--- DATA SHOWN Enclosed Below ---

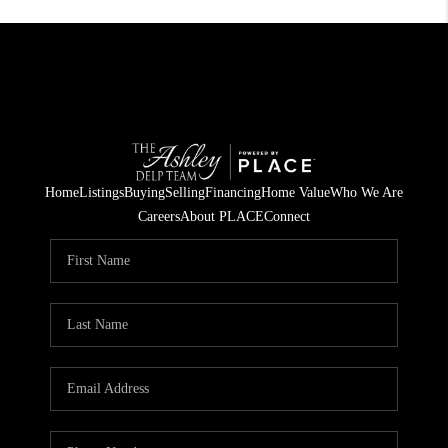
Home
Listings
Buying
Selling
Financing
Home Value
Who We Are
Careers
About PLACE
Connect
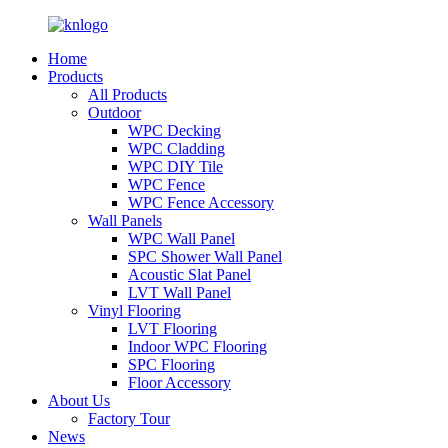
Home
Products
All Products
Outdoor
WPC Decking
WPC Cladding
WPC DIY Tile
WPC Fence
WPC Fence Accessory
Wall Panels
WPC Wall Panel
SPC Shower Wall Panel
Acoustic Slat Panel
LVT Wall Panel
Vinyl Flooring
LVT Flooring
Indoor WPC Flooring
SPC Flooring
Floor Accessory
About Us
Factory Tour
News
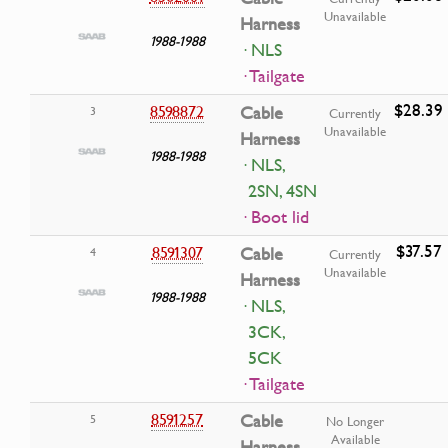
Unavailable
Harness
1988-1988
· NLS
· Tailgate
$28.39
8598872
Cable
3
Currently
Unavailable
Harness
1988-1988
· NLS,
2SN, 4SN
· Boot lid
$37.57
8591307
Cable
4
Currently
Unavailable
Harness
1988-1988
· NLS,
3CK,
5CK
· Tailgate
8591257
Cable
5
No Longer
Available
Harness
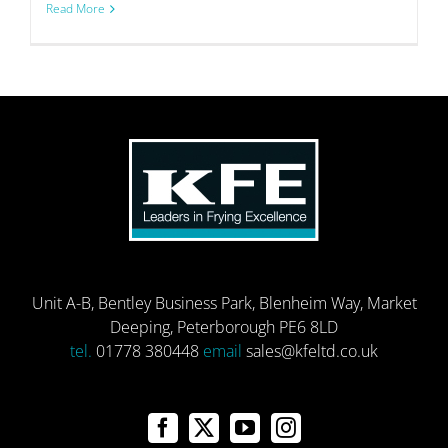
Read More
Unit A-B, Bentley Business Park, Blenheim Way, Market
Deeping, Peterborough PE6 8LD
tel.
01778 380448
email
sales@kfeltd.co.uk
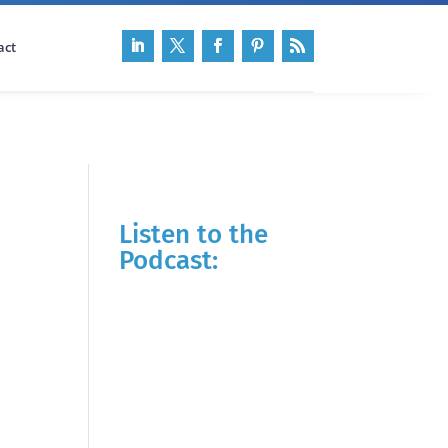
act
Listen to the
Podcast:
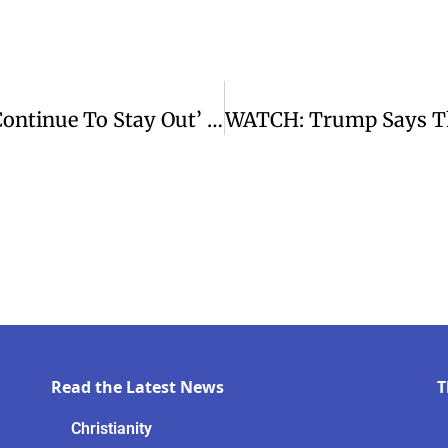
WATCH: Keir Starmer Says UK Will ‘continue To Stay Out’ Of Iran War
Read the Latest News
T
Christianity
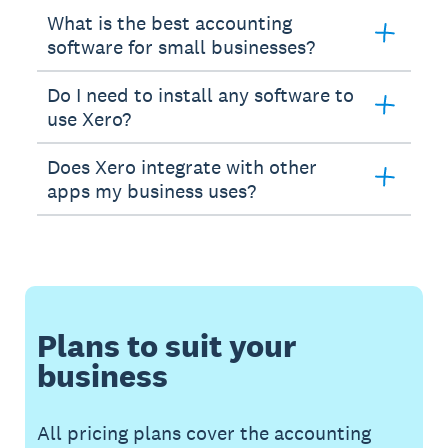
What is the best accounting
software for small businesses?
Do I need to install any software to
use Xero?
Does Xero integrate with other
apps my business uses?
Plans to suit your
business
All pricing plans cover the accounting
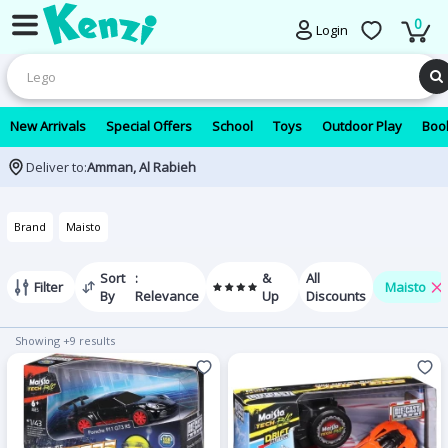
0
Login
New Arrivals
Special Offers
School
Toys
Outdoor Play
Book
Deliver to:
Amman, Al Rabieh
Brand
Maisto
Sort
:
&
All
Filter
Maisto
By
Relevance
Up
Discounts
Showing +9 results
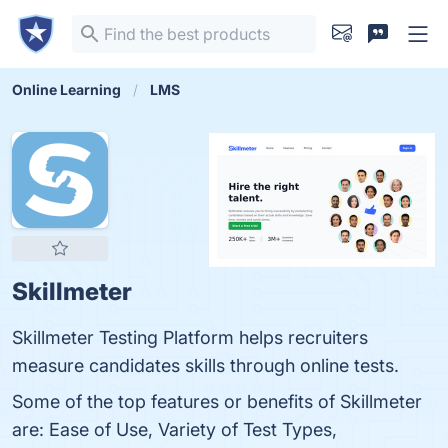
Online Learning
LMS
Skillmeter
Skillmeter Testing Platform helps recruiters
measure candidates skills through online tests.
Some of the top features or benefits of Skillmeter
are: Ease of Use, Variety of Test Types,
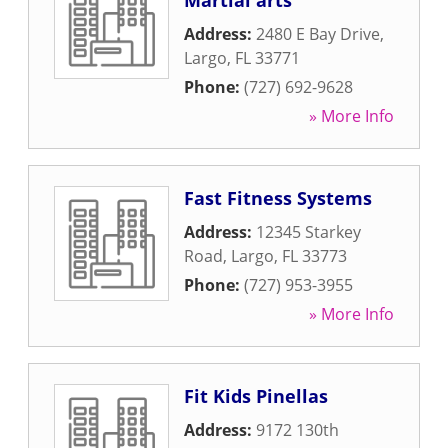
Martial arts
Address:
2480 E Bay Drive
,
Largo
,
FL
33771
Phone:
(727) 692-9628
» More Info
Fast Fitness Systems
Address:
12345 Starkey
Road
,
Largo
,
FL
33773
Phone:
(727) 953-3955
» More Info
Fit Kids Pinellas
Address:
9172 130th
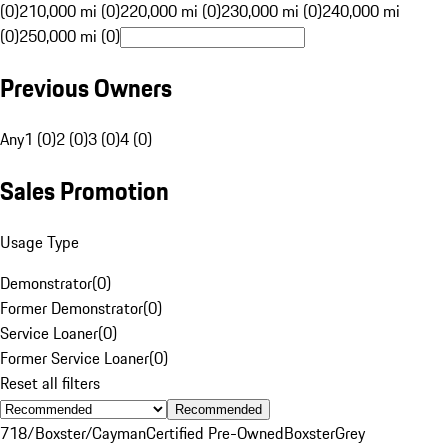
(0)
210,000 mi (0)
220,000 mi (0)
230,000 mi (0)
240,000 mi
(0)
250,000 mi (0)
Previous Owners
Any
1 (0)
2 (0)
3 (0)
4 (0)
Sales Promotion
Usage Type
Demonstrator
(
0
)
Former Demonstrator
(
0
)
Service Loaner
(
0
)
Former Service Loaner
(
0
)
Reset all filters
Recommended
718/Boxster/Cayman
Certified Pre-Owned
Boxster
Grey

--- End of Enclosed DATA SHOWN ---
--- DATA SHOWN Enclosed Below ---

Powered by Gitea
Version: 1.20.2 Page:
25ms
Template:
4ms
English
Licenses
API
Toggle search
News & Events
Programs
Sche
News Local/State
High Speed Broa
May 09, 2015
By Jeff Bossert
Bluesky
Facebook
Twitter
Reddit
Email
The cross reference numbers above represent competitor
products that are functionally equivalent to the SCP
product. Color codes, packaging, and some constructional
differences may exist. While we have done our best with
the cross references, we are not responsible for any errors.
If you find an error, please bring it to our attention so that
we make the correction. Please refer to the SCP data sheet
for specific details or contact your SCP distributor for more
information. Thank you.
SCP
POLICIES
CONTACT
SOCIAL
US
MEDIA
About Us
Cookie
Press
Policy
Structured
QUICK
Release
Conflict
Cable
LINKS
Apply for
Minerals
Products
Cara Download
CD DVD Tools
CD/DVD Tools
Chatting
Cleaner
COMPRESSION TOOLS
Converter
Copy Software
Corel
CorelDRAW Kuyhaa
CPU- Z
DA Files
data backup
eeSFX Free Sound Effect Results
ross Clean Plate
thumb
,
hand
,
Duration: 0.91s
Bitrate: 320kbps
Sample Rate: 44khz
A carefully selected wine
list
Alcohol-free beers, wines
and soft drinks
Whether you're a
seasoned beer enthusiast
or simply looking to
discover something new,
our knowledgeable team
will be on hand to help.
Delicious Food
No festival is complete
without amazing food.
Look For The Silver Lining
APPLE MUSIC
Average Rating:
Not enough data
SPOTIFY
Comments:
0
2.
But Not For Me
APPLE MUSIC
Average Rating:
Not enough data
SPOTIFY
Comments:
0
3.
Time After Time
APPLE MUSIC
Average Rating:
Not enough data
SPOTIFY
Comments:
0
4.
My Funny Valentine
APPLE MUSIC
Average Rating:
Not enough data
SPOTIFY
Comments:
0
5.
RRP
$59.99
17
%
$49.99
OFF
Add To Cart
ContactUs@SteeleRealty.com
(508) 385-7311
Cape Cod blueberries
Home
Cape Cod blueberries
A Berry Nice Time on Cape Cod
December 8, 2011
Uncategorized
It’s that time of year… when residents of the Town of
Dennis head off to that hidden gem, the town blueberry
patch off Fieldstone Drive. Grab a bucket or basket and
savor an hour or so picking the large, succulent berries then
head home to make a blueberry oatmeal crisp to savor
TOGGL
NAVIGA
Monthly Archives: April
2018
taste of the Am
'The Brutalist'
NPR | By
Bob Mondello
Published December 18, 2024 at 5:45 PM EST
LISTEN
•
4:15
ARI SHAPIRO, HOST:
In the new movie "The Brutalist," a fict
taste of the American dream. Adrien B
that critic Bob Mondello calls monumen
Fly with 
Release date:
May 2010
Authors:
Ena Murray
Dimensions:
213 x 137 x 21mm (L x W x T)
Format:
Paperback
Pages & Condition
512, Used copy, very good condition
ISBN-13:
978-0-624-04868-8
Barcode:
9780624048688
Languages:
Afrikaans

--- End of Enclosed DATA SHOWN ---

WHAT THE TASK REQUIRES.
Pick out every line in the material that contains the word "December" and copy each one.

RESPONSE TO THE EXERCISE.
December 8, 2011
Published December 18, 2024 at 5:45 PM EST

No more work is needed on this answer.